Manfaat BUMDes harus dihitung dan
didistribusikan secara jelas. Agar terus berkelanjutan, perlu disusun dalam
pola bisnis perlindungan dana kembali (economic patrone refund) yang berbasis
partisipasi ekonomi masyarakat. Program ini dapat dijalankan seiring dengan
penggunaan basis teknologi informasi desa.
Struktur organisasi BUMDes yang menunjukkan
peranan kuat dari pemerintah desa harus dikurangi. Kita dapat belajar dari
kesalahan pola struktur organisasi KUD masa lalu yang kuat dipengaruhi
birokrasi, di mana camat atau kepala desa begitu kuat peranannya karena mereka
berada di dalam struktur organisasi. Peranan pemerintah harus ditempatkan
sebagai katalisator dan fasilitator agar proses persenyawaan bisnis dapat
berjalan secara natural, tidak dipaksakan.

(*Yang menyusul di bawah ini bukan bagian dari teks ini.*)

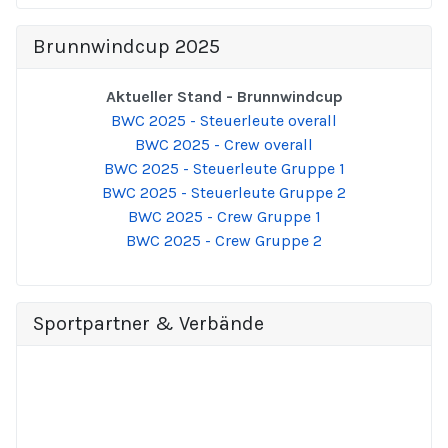
Brunnwindcup 2025
Aktueller Stand - Brunnwindcup
BWC 2025 - Steuerleute overall
BWC 2025 - Crew overall
BWC 2025 - Steuerleute Gruppe 1
BWC 2025 - Steuerleute Gruppe 2
BWC 2025 - Crew Gruppe 1
BWC 2025 - Crew Gruppe 2
Sportpartner & Verbände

Kita juga dapat belajar dari keberhasilan
model Koperasi Moshav, koperasi desa yang ada di Israel. Koperasi Moshav yang
keanggotaannya meliputi semua warga desa ini bisa dicontoh dalam mengintegrasikan pemerintahan desa yang
berfungsi sebagai layanan sosial-ekonomi dan pelayanan dalam bidang pelayanan
publik. Dengan begitu, pada suatu saat apa yang dikatakan Bung Hatta benar
adanya: bahwa apabila pemerintah desa telah beririsan dengan baik dan tanpa
jarak dengan koperasinya, makmurlah desa dan negara itu.